SET OF TASKS
1 - List each method for avoiding probate that the text on probate names.
2 - According to the text on probate, who holds legal title to the property in a Living Trust after the owner's death?

READING TEXT

First of all, this question assumes probate should be avoided. Because Washington has a relatively simple probate process, many people do not have much to fear from probate. Nevertheless, avoiding probate is generally done by employing a “Revocable Living Trust.” A Living Trust gives title of your assets to a Trustee (usually you) to hold for your benefit. At your death, your named successor Trustee holds legal title to your property and may transfer your assets to your named beneficiaries without probate. Probate is also avoided if all of your significant assets are held as “joint tenants with rights of survivorship” or have beneficiary designations. There are pros and cons to consider, so whether you should avoid probate, and how to best accomplish it should be discussed with your estate planning attorney.
- What is a qualified personal residence trust?

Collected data
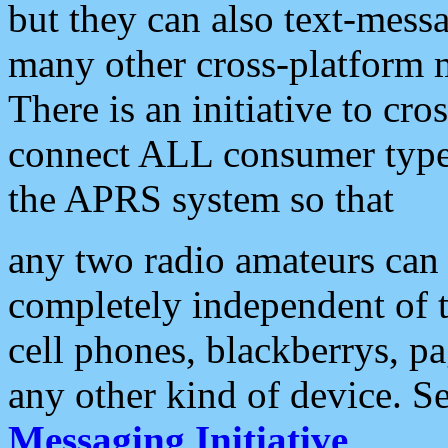
but they can also text-mess
many other cross-platform 
There is an initiative to cro
connect ALL consumer type 
the APRS system so that
any two radio amateurs can 
completely independent of t
cell phones, blackberrys, p
any other kind of device. S
Messaging Initiative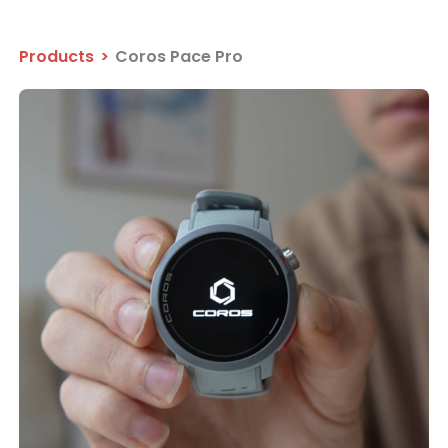
Products
>
Coros Pace Pro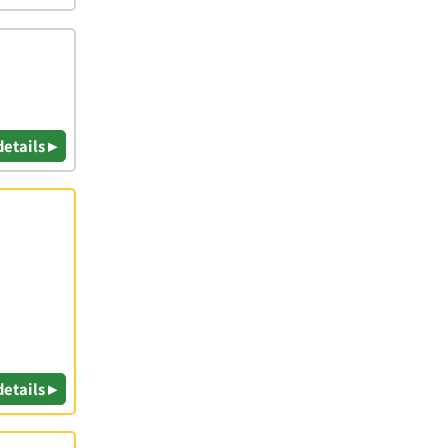
details ▸
details ▸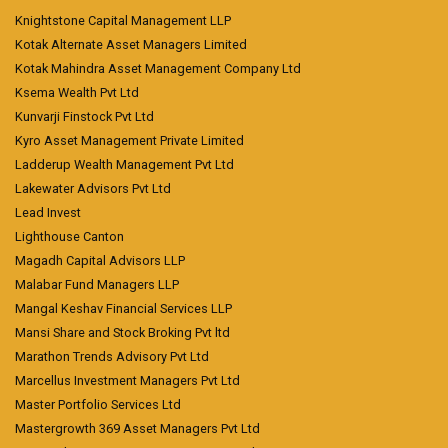
Knightstone Capital Management LLP
Kotak Alternate Asset Managers Limited
Kotak Mahindra Asset Management Company Ltd
Ksema Wealth Pvt Ltd
Kunvarji Finstock Pvt Ltd
Kyro Asset Management Private Limited
Ladderup Wealth Management Pvt Ltd
Lakewater Advisors Pvt Ltd
Lead Invest
Lighthouse Canton
Magadh Capital Advisors LLP
Malabar Fund Managers LLP
Mangal Keshav Financial Services LLP
Mansi Share and Stock Broking Pvt ltd
Marathon Trends Advisory Pvt Ltd
Marcellus Investment Managers Pvt Ltd
Master Portfolio Services Ltd
Mastergrowth 369 Asset Managers Pvt Ltd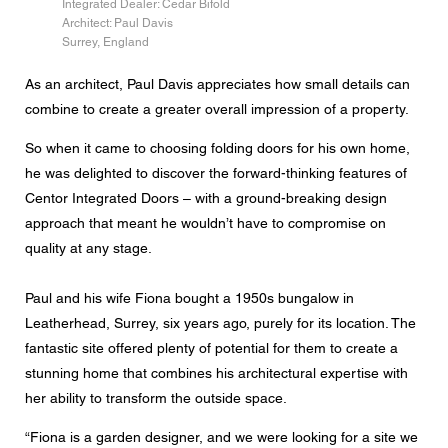
Integrated Dealer: Cedar Bifold
Messaggio
Architect: Paul Davis
Surrey, England
As an architect, Paul Davis appreciates how small details can
combine to create a greater overall impression of a property.
CAPTCHA
So when it came to choosing folding doors for his own home,
he was delighted to discover the forward-thinking features of
Centor Integrated Doors – with a ground-breaking design
approach that meant he wouldn’t have to compromise on
Questa domanda è un test per verificare che tu sia un
visitatore umano e per impedire inserimenti di spam
quality at any stage.
automatici.
Paul and his wife Fiona bought a 1950s bungalow in
Consenso alla protezione dei dati
Leatherhead, Surrey, six years ago, purely for its location. The
Acconsento all'inoltro dei miei dati personali nei campi
fantastic site offered plenty of potential for them to create a
del modulo di cui sopra al rivenditore Centor più vicino o
a un dipendente Centor responsabile che mi possa
stunning home that combines his architectural expertise with
contattare ai fini della mia richiesta.
her ability to transform the outside space.
L'utilizzo dei vostri dati personali sarà conforme a tutte le
linee guida sulla protezione dei dati.
“Fiona is a garden designer, and we were looking for a site we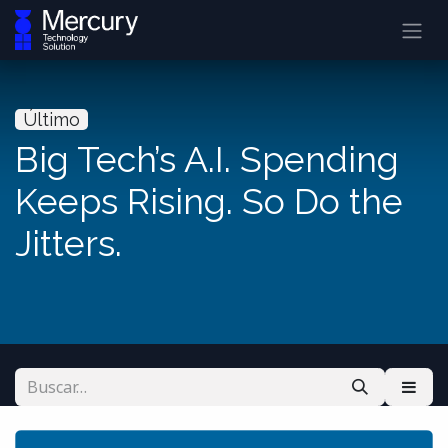
Último
Big Tech’s A.I. Spending
Keeps Rising. So Do the
Jitters.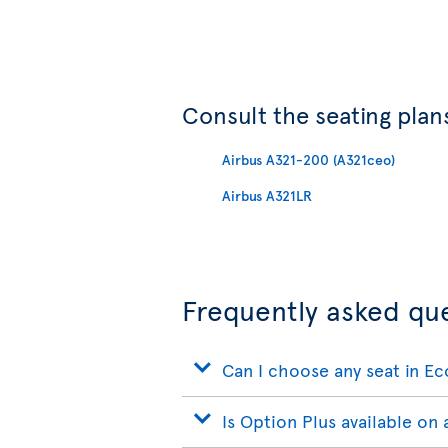
Consult the seating plans
Airbus A321-200 (A321ceo)
Airbus A321LR
Frequently asked qu
Can I choose any seat in E
Is Option Plus available on a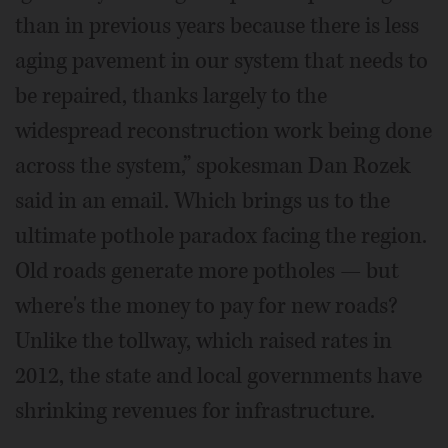
than in previous years because there is less
aging pavement in our system that needs to
be repaired, thanks largely to the
widespread reconstruction work being done
across the system,” spokesman Dan Rozek
said in an email. Which brings us to the
ultimate pothole paradox facing the region.
Old roads generate more potholes — but
where's the money to pay for new roads?
Unlike the tollway, which raised rates in
2012, the state and local governments have
shrinking revenues for infrastructure.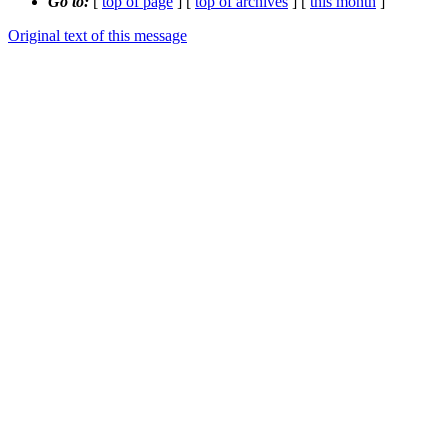
Go to:
[
top of page
] [
top of archives
] [
this month
]
Original text of this message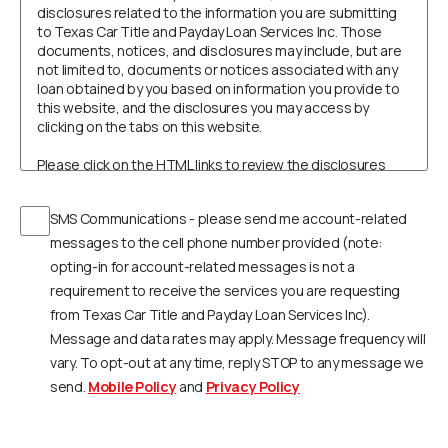
disclosures related to the information you are submitting
to Texas Car Title and Payday Loan Services Inc. Those
documents, notices, and disclosures may include, but are
not limited to, documents or notices associated with any
loan obtained by you based on information you provide to
this website, and the disclosures you may access by
clicking on the tabs on this website.
Please click on the HTML links to review the disclosures
prior to continuing with your submission. In order to retain
these disclosures, you may print the documents by
SMS Communications - please send me account-related
selecting Print, select your printer, and click on OK to print
to your printer where the document can be printed on your
messages to the cell phone number provided (note:
own paper, or select Save or Save As to save and retain a
opting-in for account-related messages is not a
copy on your computer.
requirement to receive the services you are requesting
from Texas Car Title and Payday Loan Services Inc).
You understand that you need a computer with Internet
access and a compatible browser to receive, view, print or
Message and data rates may apply. Message frequency will
save the documents, notices, or disclosures. Specifically,
vary. To opt-out at any time, reply STOP to any message we
you must have the following equipment and software:
send.
Mobile Policy
and
Privacy Policy
A personal computer or other device which is
capable of accessing the Internet.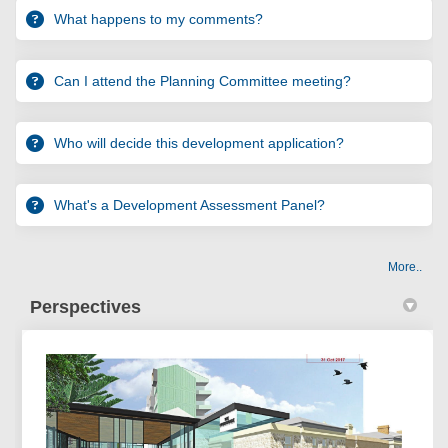
What happens to my comments?
Can I attend the Planning Committee meeting?
Who will decide this development application?
What's a Development Assessment Panel?
More..
Perspectives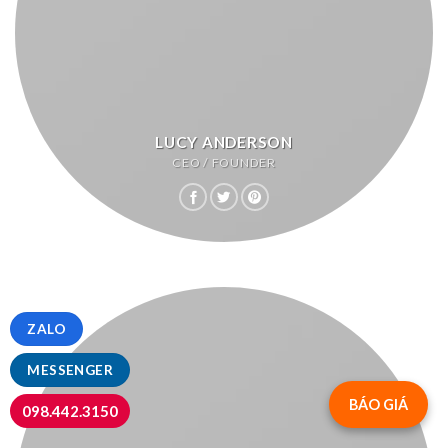
LUCY ANDERSON
CEO / FOUNDER
ZALO
MESSENGER
BÁO GIÁ
098.442.3150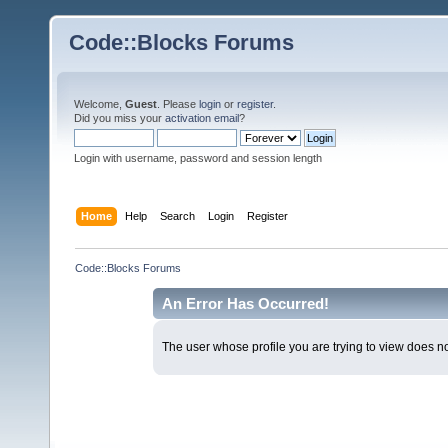
Code::Blocks Forums
Welcome,
Guest
. Please
login
or
register
.
Did you miss your
activation email
?
Login with username, password and session length
Home
Help
Search
Login
Register
Code::Blocks Forums
An Error Has Occurred!
The user whose profile you are trying to view does not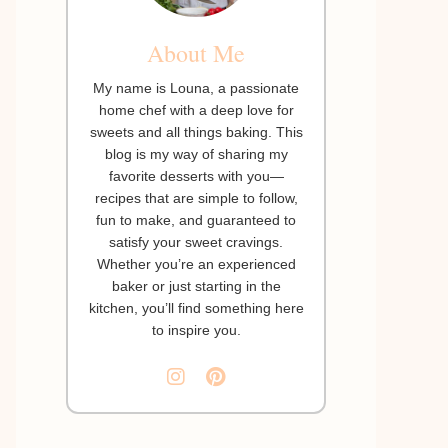
About Me
My name is Louna, a passionate
home chef with a deep love for
sweets and all things baking. This
blog is my way of sharing my
favorite desserts with you—
recipes that are simple to follow,
fun to make, and guaranteed to
satisfy your sweet cravings.
Whether you’re an experienced
baker or just starting in the
kitchen, you’ll find something here
to inspire you.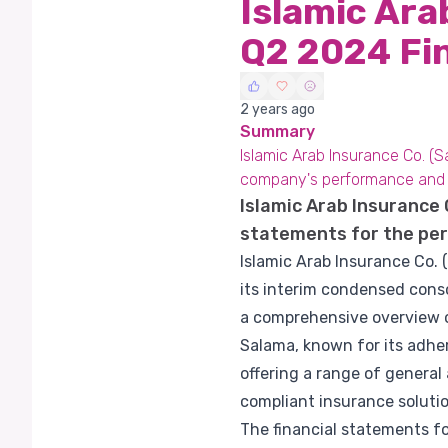
Islamic Ara
Q2 2024 Fi
2 years ago
Summary
Islamic Arab Insurance Co. (S
company's performance and s
Islamic Arab Insurance 
statements for the per
Islamic Arab Insurance Co. 
its interim condensed cons
a comprehensive overview of
Salama, known for its adher
offering a range of genera
compliant insurance solutio
The financial statements fo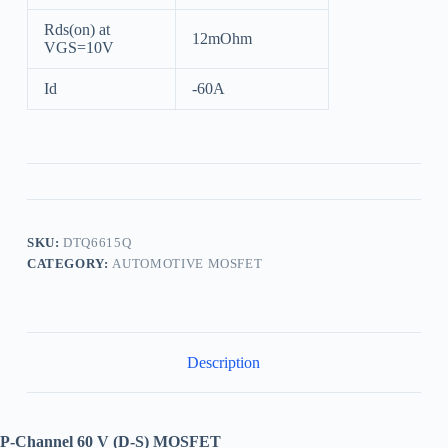
Rds(on) at
12mOhm
VGS=10V
Id
-60A
SKU:
DTQ6615Q
CATEGORY:
AUTOMOTIVE MOSFET
Description
P-Channel 60 V (D-S) MOSFET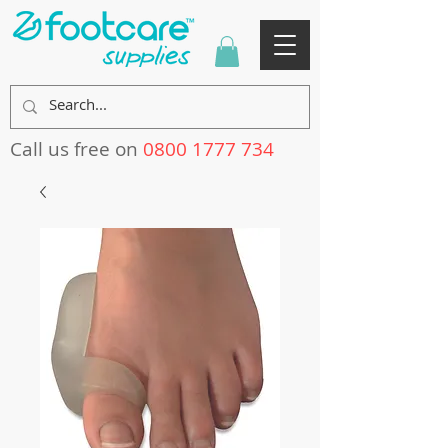
Call us free on
0800 1777 734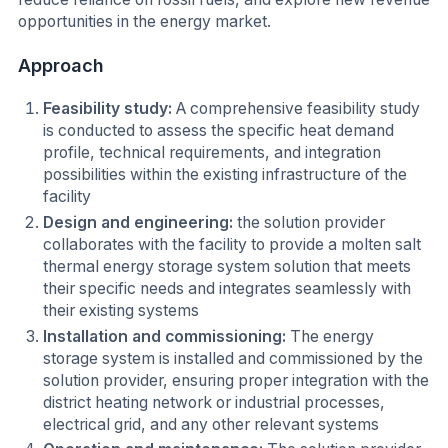
opportunities in the energy market.
Approach
Feasibility study:
A comprehensive feasibility study
is conducted to assess the specific heat demand
profile, technical requirements, and integration
possibilities within the existing infrastructure of the
facility
Design and engineering:
the solution provider
collaborates with the facility to provide a molten salt
thermal energy storage system solution that meets
their specific needs and integrates seamlessly with
their existing systems
Installation and commissioning:
The energy
storage system is installed and commissioned by the
solution provider, ensuring proper integration with the
district heating network or industrial processes,
electrical grid, and any other relevant systems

PER-TASK ANSWERS
1 -
- A Revocable Living Trust
- Holding all significant assets as "joint tenants with rights of survivorship"
- Beneficiary designations on all significant assets

2 - The named successor Trustee holds it.